The Bigger Developer Supply Chain Lesson

This campaign shows that trusted marketplaces are not enough on their own. Attackers can package useful features with hidden data theft, publish under multiple names, and exploit the normal behavior of developers who install tools to improve productivity.

The related VS Code extension incident reinforces the same point: developer devices have become a primary route into private code, internal systems, and software supply chains.

Developers and security teams should treat AI coding extensions with extra caution. Any tool that asks for an AI provider key should explain how the key is stored, where it is sent, and why it needs direct access.

FAQ

What happened in the malicious JetBrains plugin campaign?

At least 15 malicious JetBrains Marketplace plugins posed as AI coding assistants and related developer tools. When users entered AI provider API keys into the plugin settings and clicked Apply, the plugins sent those keys to an attacker-controlled server.

Which AI API keys were targeted?

The campaign targeted API keys for providers such as OpenAI, DeepSeek, and SiliconFlow.

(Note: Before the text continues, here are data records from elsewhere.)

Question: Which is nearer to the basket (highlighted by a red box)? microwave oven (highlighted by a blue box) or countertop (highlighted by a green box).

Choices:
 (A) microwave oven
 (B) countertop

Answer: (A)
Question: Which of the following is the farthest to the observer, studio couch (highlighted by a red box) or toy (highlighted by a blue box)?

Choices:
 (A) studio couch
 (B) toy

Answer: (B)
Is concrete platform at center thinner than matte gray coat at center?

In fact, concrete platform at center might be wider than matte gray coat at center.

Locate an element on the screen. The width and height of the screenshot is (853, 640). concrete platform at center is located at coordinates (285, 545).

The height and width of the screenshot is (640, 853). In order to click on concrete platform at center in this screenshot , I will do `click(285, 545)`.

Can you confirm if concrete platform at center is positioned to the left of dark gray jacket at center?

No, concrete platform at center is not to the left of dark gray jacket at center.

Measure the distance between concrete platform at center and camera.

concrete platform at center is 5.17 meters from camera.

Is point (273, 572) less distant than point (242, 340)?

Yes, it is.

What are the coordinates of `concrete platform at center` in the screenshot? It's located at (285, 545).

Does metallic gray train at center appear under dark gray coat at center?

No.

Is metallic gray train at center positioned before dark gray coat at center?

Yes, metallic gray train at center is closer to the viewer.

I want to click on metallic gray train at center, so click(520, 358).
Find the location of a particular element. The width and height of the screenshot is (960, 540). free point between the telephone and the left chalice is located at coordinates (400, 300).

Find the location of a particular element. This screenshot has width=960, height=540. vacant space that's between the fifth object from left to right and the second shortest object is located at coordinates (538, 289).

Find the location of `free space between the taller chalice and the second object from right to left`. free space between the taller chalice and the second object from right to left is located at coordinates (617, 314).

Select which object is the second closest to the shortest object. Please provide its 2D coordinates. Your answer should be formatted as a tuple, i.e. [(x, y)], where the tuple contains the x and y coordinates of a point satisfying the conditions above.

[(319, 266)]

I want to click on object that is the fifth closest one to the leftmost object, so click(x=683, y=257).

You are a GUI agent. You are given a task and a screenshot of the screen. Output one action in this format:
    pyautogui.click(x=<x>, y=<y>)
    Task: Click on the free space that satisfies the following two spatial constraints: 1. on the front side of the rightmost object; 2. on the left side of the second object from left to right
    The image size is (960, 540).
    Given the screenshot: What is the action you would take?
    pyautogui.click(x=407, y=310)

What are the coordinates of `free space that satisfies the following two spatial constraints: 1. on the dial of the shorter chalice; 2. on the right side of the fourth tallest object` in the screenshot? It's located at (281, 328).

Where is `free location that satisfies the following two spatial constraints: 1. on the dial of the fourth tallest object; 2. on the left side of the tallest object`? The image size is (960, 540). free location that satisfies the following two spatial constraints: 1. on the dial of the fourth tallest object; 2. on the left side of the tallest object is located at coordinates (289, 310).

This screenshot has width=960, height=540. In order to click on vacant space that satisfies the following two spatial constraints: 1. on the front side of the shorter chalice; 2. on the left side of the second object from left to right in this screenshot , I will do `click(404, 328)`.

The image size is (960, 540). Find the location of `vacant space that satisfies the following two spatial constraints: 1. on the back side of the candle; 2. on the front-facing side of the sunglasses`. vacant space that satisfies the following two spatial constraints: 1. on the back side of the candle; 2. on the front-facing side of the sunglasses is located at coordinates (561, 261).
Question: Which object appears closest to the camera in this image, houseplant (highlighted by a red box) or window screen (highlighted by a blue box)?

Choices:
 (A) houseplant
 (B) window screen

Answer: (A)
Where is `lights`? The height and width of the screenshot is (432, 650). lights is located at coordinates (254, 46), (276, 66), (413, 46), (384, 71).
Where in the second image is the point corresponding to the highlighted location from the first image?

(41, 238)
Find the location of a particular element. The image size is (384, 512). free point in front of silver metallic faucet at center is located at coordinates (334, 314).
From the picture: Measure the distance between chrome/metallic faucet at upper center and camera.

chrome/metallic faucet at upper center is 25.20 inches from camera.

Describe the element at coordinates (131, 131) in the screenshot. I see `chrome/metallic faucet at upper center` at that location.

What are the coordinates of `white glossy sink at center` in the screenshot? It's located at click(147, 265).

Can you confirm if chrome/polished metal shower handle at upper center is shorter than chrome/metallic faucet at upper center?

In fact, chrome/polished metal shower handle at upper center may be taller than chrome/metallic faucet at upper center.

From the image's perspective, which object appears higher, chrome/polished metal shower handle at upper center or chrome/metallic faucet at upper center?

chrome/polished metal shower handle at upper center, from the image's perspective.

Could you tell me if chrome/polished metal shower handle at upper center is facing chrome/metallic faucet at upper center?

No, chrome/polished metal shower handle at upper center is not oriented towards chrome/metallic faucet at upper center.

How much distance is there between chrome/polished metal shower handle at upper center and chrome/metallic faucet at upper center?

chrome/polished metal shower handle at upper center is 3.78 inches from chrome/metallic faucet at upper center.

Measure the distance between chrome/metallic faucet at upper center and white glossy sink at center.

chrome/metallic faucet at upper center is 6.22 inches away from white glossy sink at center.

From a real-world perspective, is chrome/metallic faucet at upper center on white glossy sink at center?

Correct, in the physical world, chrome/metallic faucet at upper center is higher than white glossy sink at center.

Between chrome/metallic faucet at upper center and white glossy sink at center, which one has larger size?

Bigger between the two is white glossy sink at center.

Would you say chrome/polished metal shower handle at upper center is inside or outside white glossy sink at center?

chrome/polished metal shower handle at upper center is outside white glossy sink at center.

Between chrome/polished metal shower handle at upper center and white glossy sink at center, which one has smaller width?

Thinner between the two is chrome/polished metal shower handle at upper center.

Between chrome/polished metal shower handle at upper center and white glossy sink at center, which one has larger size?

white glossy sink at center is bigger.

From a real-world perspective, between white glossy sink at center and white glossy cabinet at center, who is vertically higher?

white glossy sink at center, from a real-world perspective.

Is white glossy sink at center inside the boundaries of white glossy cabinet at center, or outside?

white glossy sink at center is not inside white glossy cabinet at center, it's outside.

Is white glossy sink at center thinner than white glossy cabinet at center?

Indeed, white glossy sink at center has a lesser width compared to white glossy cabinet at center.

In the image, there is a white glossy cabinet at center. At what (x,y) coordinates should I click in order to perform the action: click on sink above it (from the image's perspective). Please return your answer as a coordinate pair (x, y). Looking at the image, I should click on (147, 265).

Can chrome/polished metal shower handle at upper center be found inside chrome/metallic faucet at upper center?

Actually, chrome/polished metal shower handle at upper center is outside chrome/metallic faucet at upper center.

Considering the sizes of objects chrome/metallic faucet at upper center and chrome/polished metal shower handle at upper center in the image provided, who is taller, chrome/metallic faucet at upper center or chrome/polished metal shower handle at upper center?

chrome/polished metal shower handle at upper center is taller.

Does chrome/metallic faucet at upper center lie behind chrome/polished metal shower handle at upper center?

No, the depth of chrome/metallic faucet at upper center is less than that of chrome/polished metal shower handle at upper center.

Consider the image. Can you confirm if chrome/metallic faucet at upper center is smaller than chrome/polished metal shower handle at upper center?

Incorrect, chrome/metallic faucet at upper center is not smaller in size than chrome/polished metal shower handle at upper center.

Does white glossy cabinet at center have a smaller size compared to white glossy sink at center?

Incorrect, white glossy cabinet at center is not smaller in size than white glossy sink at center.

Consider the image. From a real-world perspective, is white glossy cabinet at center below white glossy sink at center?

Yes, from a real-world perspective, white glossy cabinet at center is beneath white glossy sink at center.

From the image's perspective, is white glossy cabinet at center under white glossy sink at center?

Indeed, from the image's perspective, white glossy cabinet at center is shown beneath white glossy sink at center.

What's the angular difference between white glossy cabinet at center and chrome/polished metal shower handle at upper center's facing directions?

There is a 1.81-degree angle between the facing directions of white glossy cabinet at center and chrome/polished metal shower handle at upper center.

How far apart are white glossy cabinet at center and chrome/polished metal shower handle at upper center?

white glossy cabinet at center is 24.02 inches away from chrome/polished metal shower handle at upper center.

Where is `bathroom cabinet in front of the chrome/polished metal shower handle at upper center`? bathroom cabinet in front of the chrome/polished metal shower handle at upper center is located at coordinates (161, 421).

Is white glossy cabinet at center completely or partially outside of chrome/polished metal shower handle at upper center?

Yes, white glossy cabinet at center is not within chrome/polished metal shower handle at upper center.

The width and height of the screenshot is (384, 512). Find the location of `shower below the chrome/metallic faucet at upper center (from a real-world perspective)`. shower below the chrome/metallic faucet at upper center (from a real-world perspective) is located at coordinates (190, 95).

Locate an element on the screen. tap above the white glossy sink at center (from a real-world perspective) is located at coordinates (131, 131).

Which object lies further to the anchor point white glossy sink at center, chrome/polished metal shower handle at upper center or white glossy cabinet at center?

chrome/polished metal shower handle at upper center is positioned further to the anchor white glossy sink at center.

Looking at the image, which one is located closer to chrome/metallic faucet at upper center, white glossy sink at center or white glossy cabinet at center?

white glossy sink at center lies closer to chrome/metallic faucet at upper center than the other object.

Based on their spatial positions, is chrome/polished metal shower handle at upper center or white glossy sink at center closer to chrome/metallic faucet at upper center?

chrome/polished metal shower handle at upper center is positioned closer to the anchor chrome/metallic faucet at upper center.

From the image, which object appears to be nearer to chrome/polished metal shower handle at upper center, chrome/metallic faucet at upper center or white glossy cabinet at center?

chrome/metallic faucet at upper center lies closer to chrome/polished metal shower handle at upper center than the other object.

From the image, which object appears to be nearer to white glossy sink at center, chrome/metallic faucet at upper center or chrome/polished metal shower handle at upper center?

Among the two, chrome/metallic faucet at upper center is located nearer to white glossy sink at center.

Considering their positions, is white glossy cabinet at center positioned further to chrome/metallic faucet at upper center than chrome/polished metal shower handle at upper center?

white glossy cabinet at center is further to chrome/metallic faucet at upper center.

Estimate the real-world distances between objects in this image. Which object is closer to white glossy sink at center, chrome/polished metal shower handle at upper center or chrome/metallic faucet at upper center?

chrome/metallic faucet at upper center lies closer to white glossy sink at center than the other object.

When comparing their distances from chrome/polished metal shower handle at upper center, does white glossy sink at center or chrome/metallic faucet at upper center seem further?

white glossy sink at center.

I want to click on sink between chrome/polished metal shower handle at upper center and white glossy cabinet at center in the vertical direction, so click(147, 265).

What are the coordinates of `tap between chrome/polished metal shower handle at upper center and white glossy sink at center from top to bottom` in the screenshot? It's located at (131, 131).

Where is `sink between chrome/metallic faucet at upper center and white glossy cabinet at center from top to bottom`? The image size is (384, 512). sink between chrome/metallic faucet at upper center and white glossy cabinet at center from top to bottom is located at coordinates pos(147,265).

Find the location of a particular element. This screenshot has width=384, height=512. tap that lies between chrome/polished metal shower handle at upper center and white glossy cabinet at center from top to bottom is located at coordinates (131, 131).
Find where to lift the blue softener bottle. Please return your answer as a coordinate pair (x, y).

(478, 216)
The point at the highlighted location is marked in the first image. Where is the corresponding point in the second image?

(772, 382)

Any key entered into one of the affected plugins should be treated as exposed.

Did JetBrains remove the malicious plugins?

Yes. JetBrains said it removed all 15 flagged plugins from the Marketplace, blocked the seven related publisher accounts, and remotely disabled the affected plugins inside installed IDEs through its backend systems.

What should affected developers do?

Affected developers should remove the plugins, restart the IDE, revoke and rotate any API keys entered into the plugins, review AI provider usage logs, block the known C2 IP address, and check repositories for exposed credentials.

Why are IDE plugins risky?

IDE plugins run inside trusted developer tools and may access project files, settings, local environments, and credentials. A malicious plugin can steal secrets or interact with code and systems used in software delivery workflows.